Dubbed the ‘NSW Smart Sensing Network (NSSN)’ and backed by the NSW Government, the initiative was officially launched at the Australian Institute for Nanoscale Science and Technology's (AINST) headquarters at the University of Sydney, the new $150 million Sydney Nanoscience Hub.

The NSSN has a number of strategic objectives, including: to connect various stakeholders in seeking innovation solutions, provide thought leadership in the smart sensing space, drive cutting-edge research into sensing technologies, and maintain strong links with industry to enable the transition from research to commercialisation.

The network will be co-spearheaded by Professors Benjamin Eggleton of the University of Sydney and Justin Gooding of UNSW, and has the full support of the NSW Government’s Department of Industry.

The group has already begun work on a number of key areas, including:

  • Air sensing – using a range of photonic techniques and optical sensors to detect and measure gases and particles in the atmospheres of high-impact areas such as the coal transport corridor in the Hunter Valley and in tunnels
  • Wildlife – using advanced video and audio monitoring sensors to detect and monitor native wildlife such as koalas
  • Biomedical – repurposing glucose biosensors to detect other diseases such as sepsis and kidney disease
  • Wearables – researching the use of polyurethane optical fibre as pressure sensors to measure patient or sportsperson movement, breathing, and pulse
  • Water quality – designing a portable ion mobility spectrometer to detect low concentrations of substances rapidly from complex environmental samples

The Office of the Chief Scientist and Engineer, NSW Department of Industry, UNSW and the University of Sydney have jointly provided seed funding for the venture.
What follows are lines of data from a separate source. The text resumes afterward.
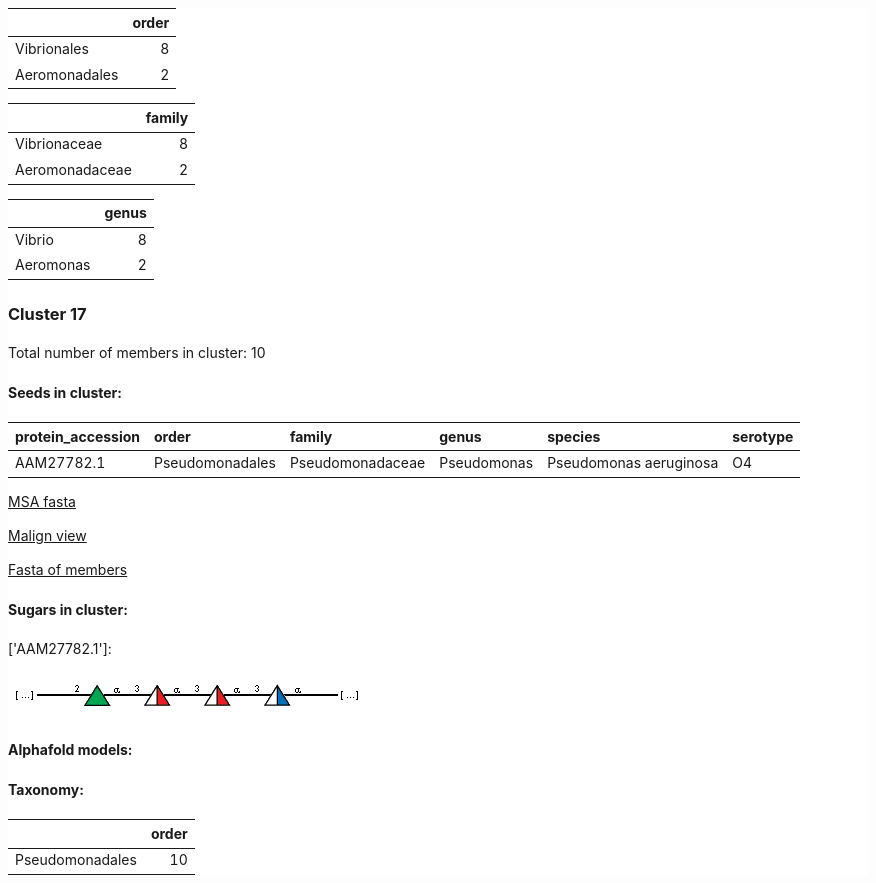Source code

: |               |   order |
|:--------------|--------:|
| Vibrionales   |       8 |
| Aeromonadales |       2 |

|                |   family |
|:---------------|---------:|
| Vibrionaceae   |        8 |
| Aeromonadaceae |        2 |

|           |   genus |
|:----------|--------:|
| Vibrio    |       8 |
| Aeromonas |       2 |


### Cluster 17
Total number of members in cluster: 10

#### Seeds in cluster:

| protein_accession   | order           | family           | genus       | species                | serotype   |
|:--------------------|:----------------|:-----------------|:------------|:-----------------------|:-----------|
| AAM27782.1          | Pseudomonadales | Pseudomonadaceae | Pseudomonas | Pseudomonas aeruginosa | O4         |

[MSA fasta](https://github.com/idameitil/phd/tree/master/data/wzy/ssn-clusterings/clustering/2205181315/clusters/0010_17/sequences.afa)

[Malign view](https://github.com/idameitil/phd/tree/master/data/wzy/ssn-clusterings/clustering/2205181315/clusters/0010_17/sequences.malign)

[Fasta of members](https://github.com/idameitil/phd/tree/master/data/wzy/ssn-clusterings/clustering/2205181315/clusters/0010_17/sequences.fa)

#### Sugars in cluster:

['AAM27782.1']:

![](../../../../csdb/images/24033.gif)

#### Alphafold models:

#### Taxonomy:

|                 |   order |
|:----------------|--------:|
| Pseudomonadales |      10 |
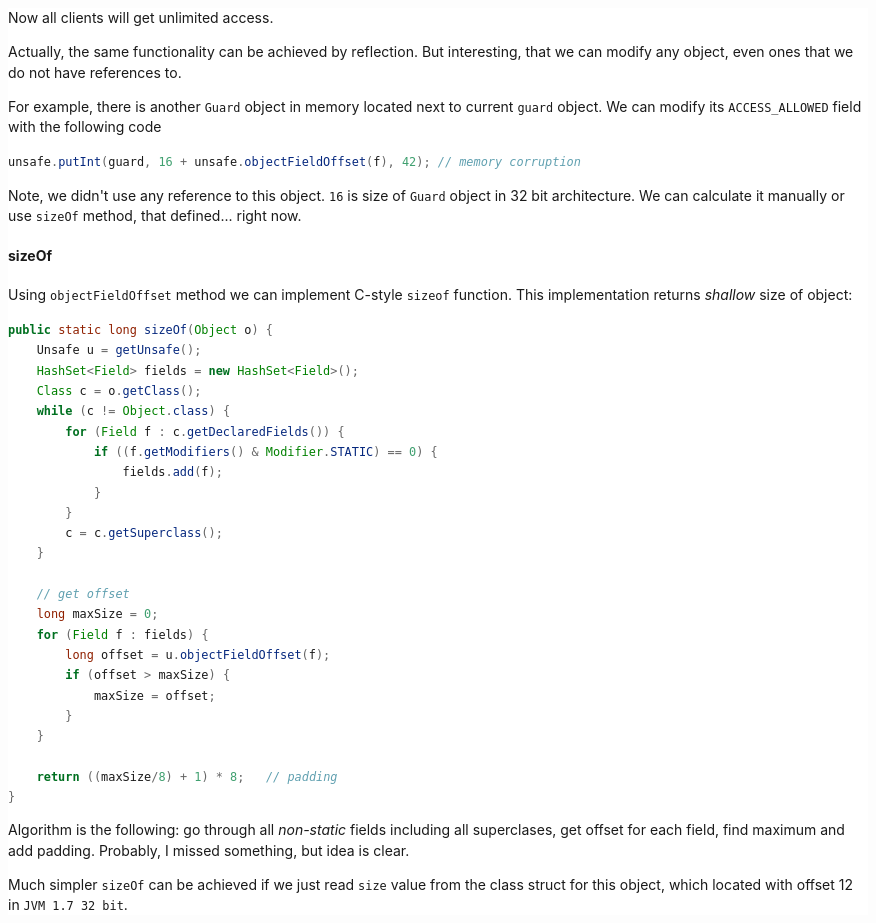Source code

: Now all clients will get unlimited access.

Actually, the same functionality can be achieved by reflection.
But interesting, that we can modify any object, even ones
that we do not have references to.

For example, there is another `Guard` object in memory
located next to current `guard` object. We can modify its `ACCESS_ALLOWED` field with the following code

``` java
unsafe.putInt(guard, 16 + unsafe.objectFieldOffset(f), 42); // memory corruption
```

Note, we didn't use any reference to this object.
`16` is size of `Guard` object in 32 bit architecture.
We can calculate it manually or use `sizeOf` method, that defined... right now.

#### **sizeOf**

Using `objectFieldOffset` method we can implement C-style `sizeof` function.
This implementation returns *shallow* size of object:

``` java
public static long sizeOf(Object o) {
    Unsafe u = getUnsafe();
    HashSet<Field> fields = new HashSet<Field>();
    Class c = o.getClass();
    while (c != Object.class) {
        for (Field f : c.getDeclaredFields()) {
            if ((f.getModifiers() & Modifier.STATIC) == 0) {
                fields.add(f);
            }
        }
        c = c.getSuperclass();
    }

    // get offset
    long maxSize = 0;
    for (Field f : fields) {
        long offset = u.objectFieldOffset(f);
        if (offset > maxSize) {
            maxSize = offset;
        }
    }

    return ((maxSize/8) + 1) * 8;   // padding
}
```

Algorithm is the following: go through all *non-static* fields including all
superclases, get offset for each field, find maximum and add padding.
Probably, I missed something, but idea is clear.

Much simpler `sizeOf` can be achieved if we just read `size` value from
the class struct for this object, which located with offset 12 in `JVM 1.7 32 bit`.
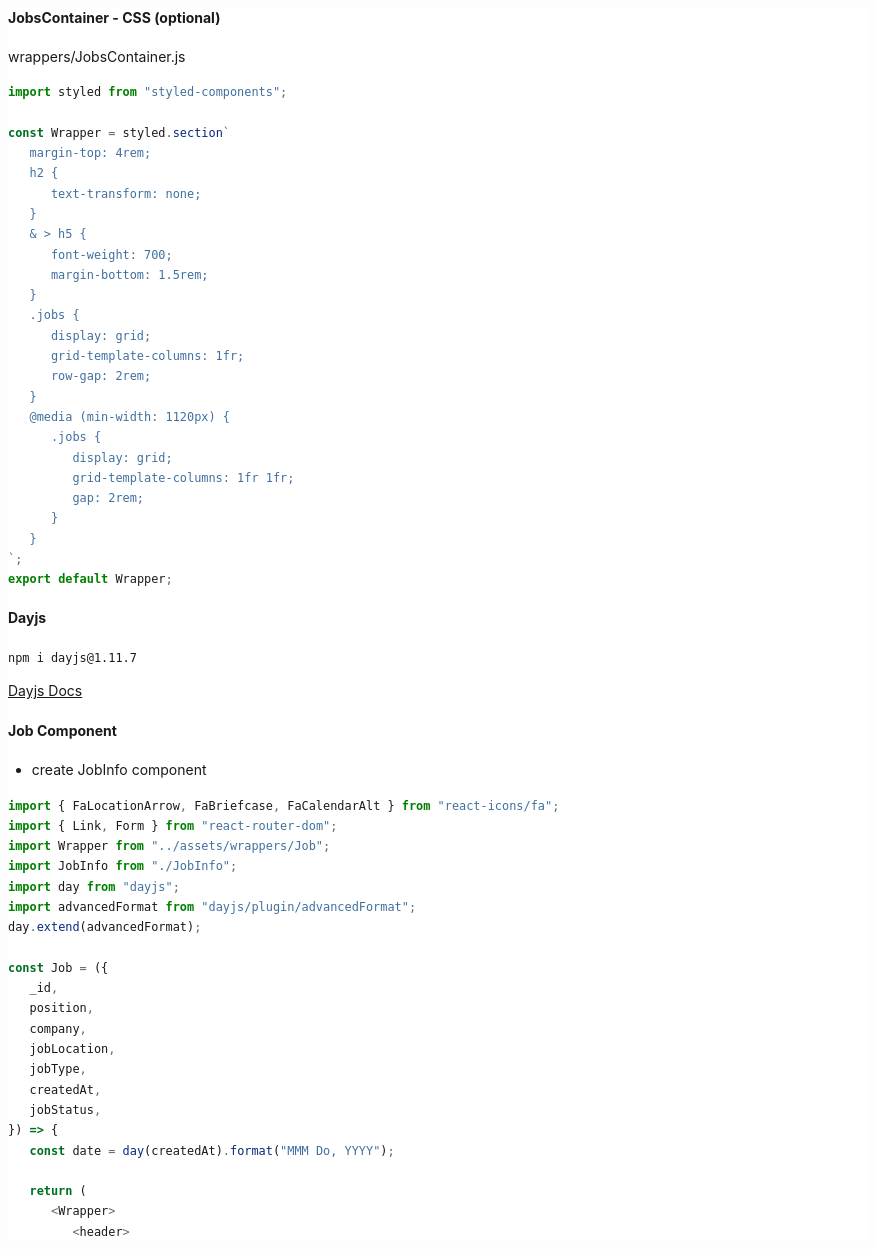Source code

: #### JobsContainer - CSS (optional)

wrappers/JobsContainer.js

```js
import styled from "styled-components";

const Wrapper = styled.section`
   margin-top: 4rem;
   h2 {
      text-transform: none;
   }
   & > h5 {
      font-weight: 700;
      margin-bottom: 1.5rem;
   }
   .jobs {
      display: grid;
      grid-template-columns: 1fr;
      row-gap: 2rem;
   }
   @media (min-width: 1120px) {
      .jobs {
         display: grid;
         grid-template-columns: 1fr 1fr;
         gap: 2rem;
      }
   }
`;
export default Wrapper;
```

#### Dayjs

```sh
npm i dayjs@1.11.7
```

[Dayjs Docs](https://day.js.org/docs/en/installation/installation)

#### Job Component

-  create JobInfo component

```js
import { FaLocationArrow, FaBriefcase, FaCalendarAlt } from "react-icons/fa";
import { Link, Form } from "react-router-dom";
import Wrapper from "../assets/wrappers/Job";
import JobInfo from "./JobInfo";
import day from "dayjs";
import advancedFormat from "dayjs/plugin/advancedFormat";
day.extend(advancedFormat);

const Job = ({
   _id,
   position,
   company,
   jobLocation,
   jobType,
   createdAt,
   jobStatus,
}) => {
   const date = day(createdAt).format("MMM Do, YYYY");

   return (
      <Wrapper>
         <header>
```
The hope is that the NSSN can become a self-sustaining entity and become an attractive investment proposition for various funding sources, such as the Australian Research Council, the National Health and Medical Research Council, the Cooperative Research Centres Association, venture capitalists and industry sources.

Professor Gooding said that he envisages the sensors the NSSN develops will solve local challenges and provide global opportunities.

“Sensors are solutions to really important problems, and those solutions can then have global significance,” he said.

“For us, this network is not just about publishing papers, but it’s really about solving problems for NSW and those with global significance, and to solve problems in a way that the solution can get to the end user in the form of technology that’s developed in NSW, disseminated and sold around the globe.”

Professor Eggleton added: “NSSN brings together some of Australia’s top physical scientists, chemical scientists, and engineers.”

“And not only do we have the academic credentials, but we have the track record in terms of engaging with industry and commercialisation, with both universities having plenty of experience in both areas.

“We’re excited as we move into the next phase, to grow this venture, to reach out to the broader community, and around Australia.”